The Null Device

Photo Tourism

Another use for all those neatly tagged photos of tourist attractions on websites like Flickr: synthesising accurate 3D models from millions of photos, taken by amateurs from random angles:
To make the 3D digital model, the researchers first download photos of a landmark. For instance, they might download the roughly 60,000 pictures on Flickr that are tagged with the words "Statue of Liberty." The computer finds photos that it will be able to use in the reconstruction and discards pictures that are of low quality or have obstructions. Photo Tourism, a tool developed at the UW, then calculates where each person was standing when he or she took the photo.
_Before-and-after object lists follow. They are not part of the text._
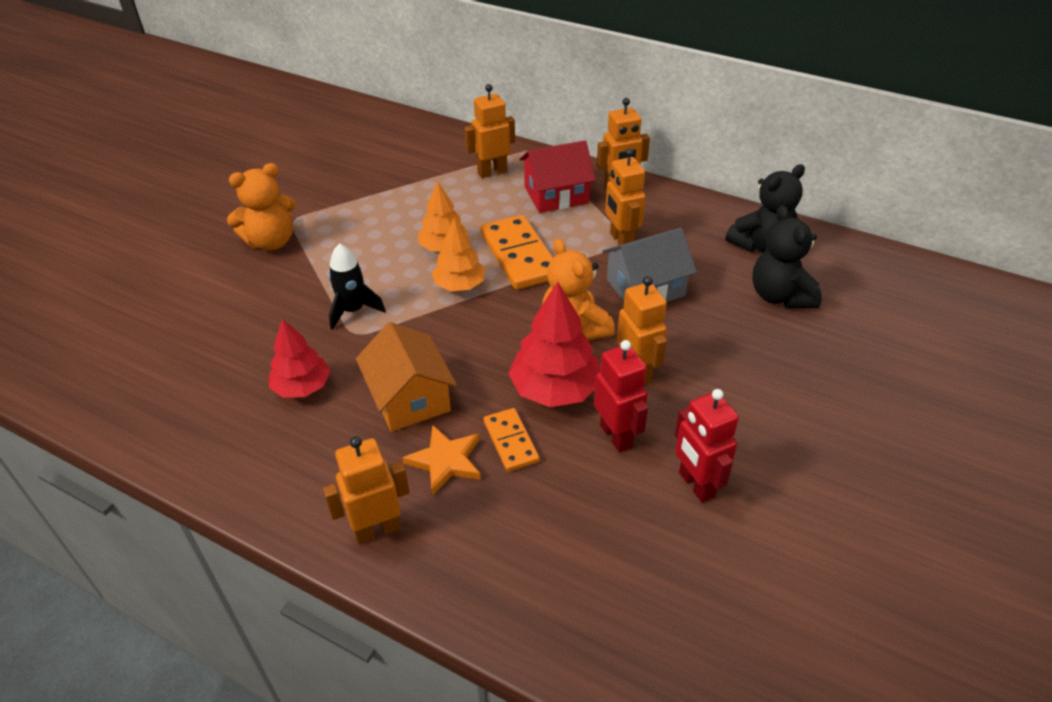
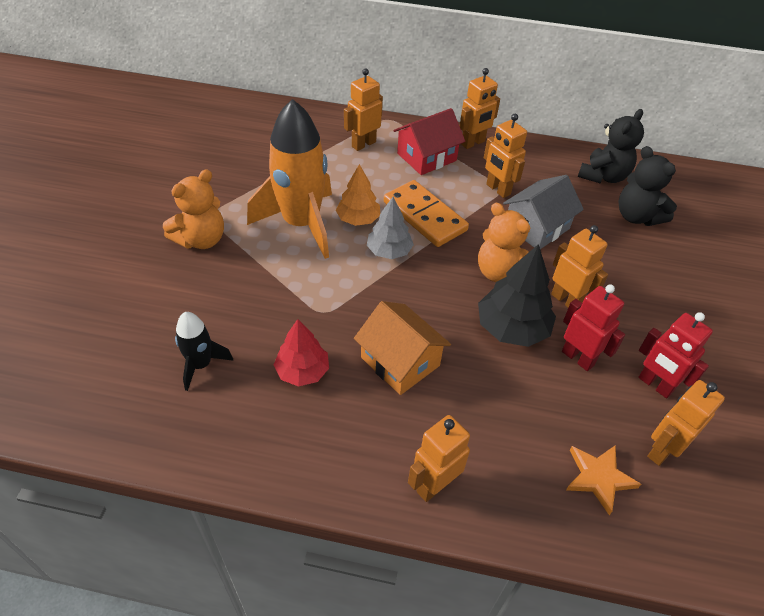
camera: 20 degrees left, 5 degrees up
black rocket [329,243,386,330] -> black rocket moved to [175,312,233,391]
orange star [403,425,481,495] -> orange star moved to [566,445,641,515]
orange tree [432,218,485,291] -> grey tree [367,197,414,259]
orange domino [484,408,539,472] -> none
red tree [508,282,600,407] -> black tree [478,244,556,347]
none -> orange rocket [247,99,332,259]
none -> orange robot [647,380,725,466]

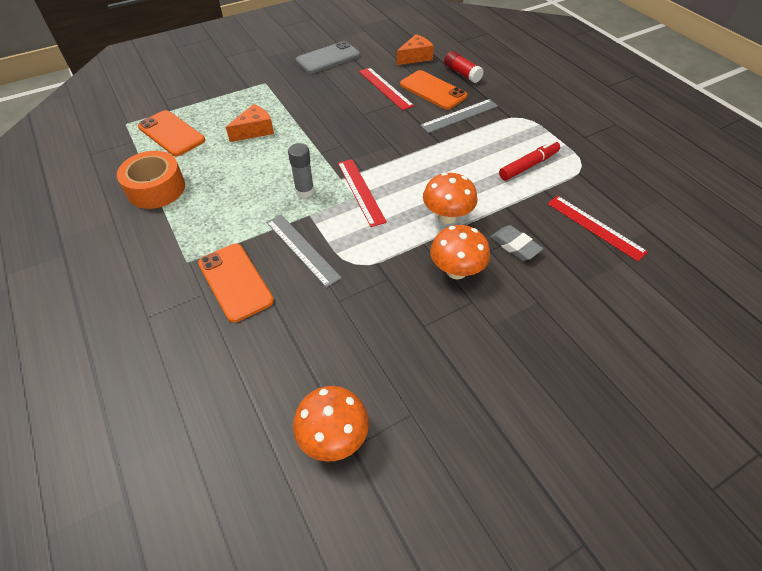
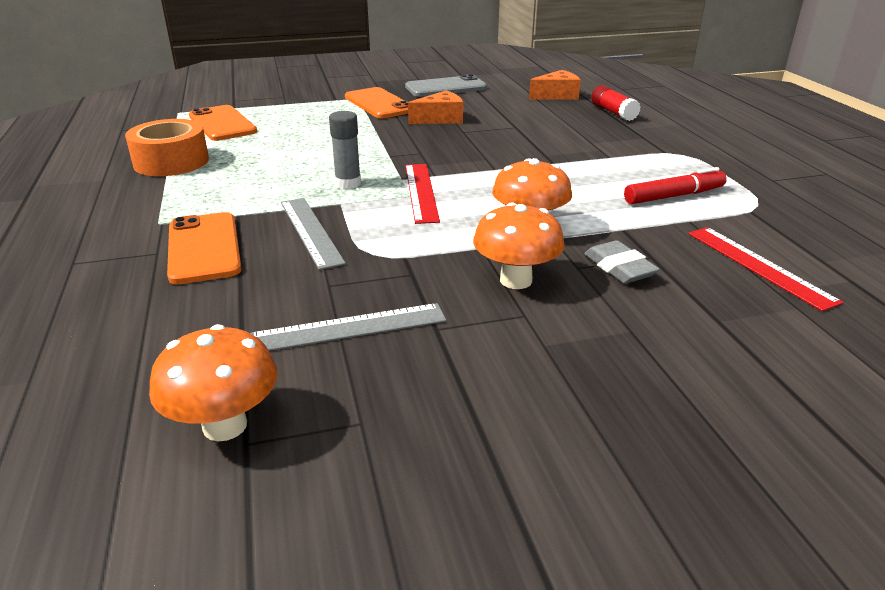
camera: 15 degrees right, 20 degrees down
orange cheese [226,104,274,142] -> orange cheese moved to [408,91,463,124]
red ruler [359,67,414,110] -> none
orange phone [400,70,467,110] -> orange phone moved to [345,87,408,118]
grey ruler [420,99,498,133] -> grey ruler moved to [250,303,446,351]

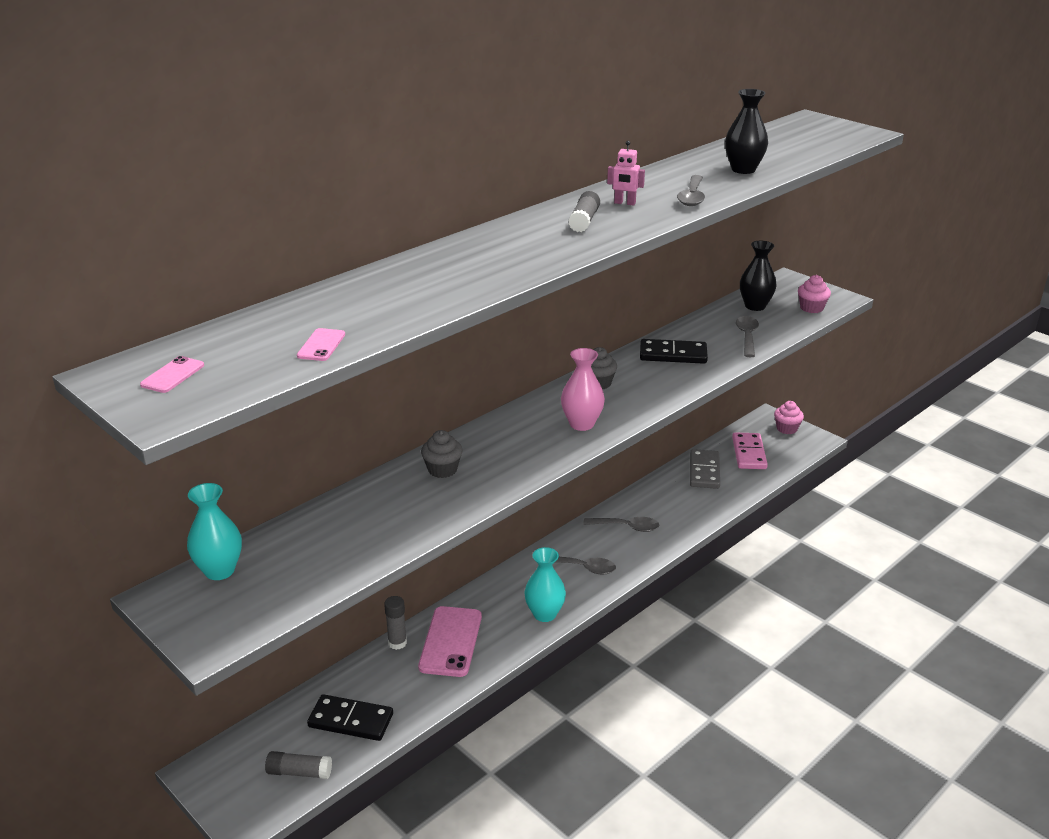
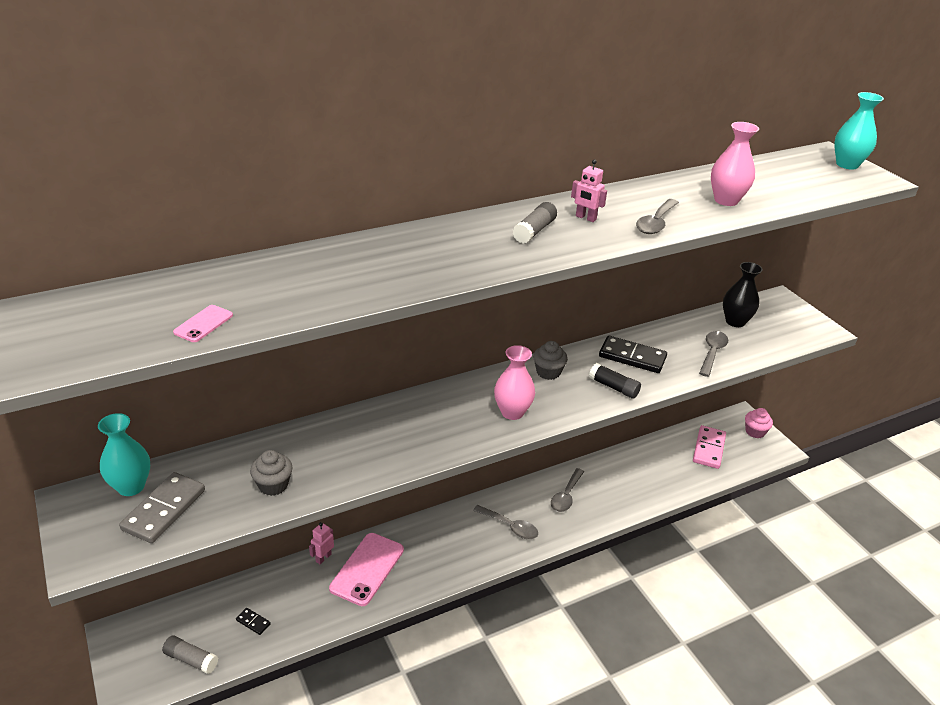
camera: 15 degrees right, 5 degrees up
pink phone [140,356,204,393] -> none
black domino [307,694,393,741] -> black domino [236,608,271,635], size x0.48
grey glue stick [384,596,407,650] -> pink robot [309,522,334,564]
grey cupcake [421,430,463,478] -> grey cupcake moved to [250,450,293,496]
turquoise vase [524,547,566,622] -> turquoise vase moved to [834,92,884,169]
grey spoon [583,517,659,532] -> grey spoon turned 90 degrees clockwise [551,468,584,512]
grey domino [690,449,720,489] -> grey domino moved to [119,472,205,543]
black vase [725,89,768,174] -> pink vase [711,122,759,206]
pink cupcake [798,275,831,313] -> none
none -> black glue stick [589,363,641,399]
By comparing two photos of the same object that were taken from slightly different perspectives, the software applies principles of computer vision to figure out the distance to each point.
"We don't quite get the accuracy of a laser scanner, but we're in the ballpark," Seitz said. The recreations of Notre Dame show individual figures carved into the stone facade. A model of The Duomo in Pisa, Italy, a building about 160 feet tall, is accurate to within a few inches. The resolution of the 3D model mostly depends on the resolution of the original photos.
The next step in the research will be to create a detailed 3D model of a city entirely from automatically sorted photos from the internet; Rome has been chosen as the city to thus recreate.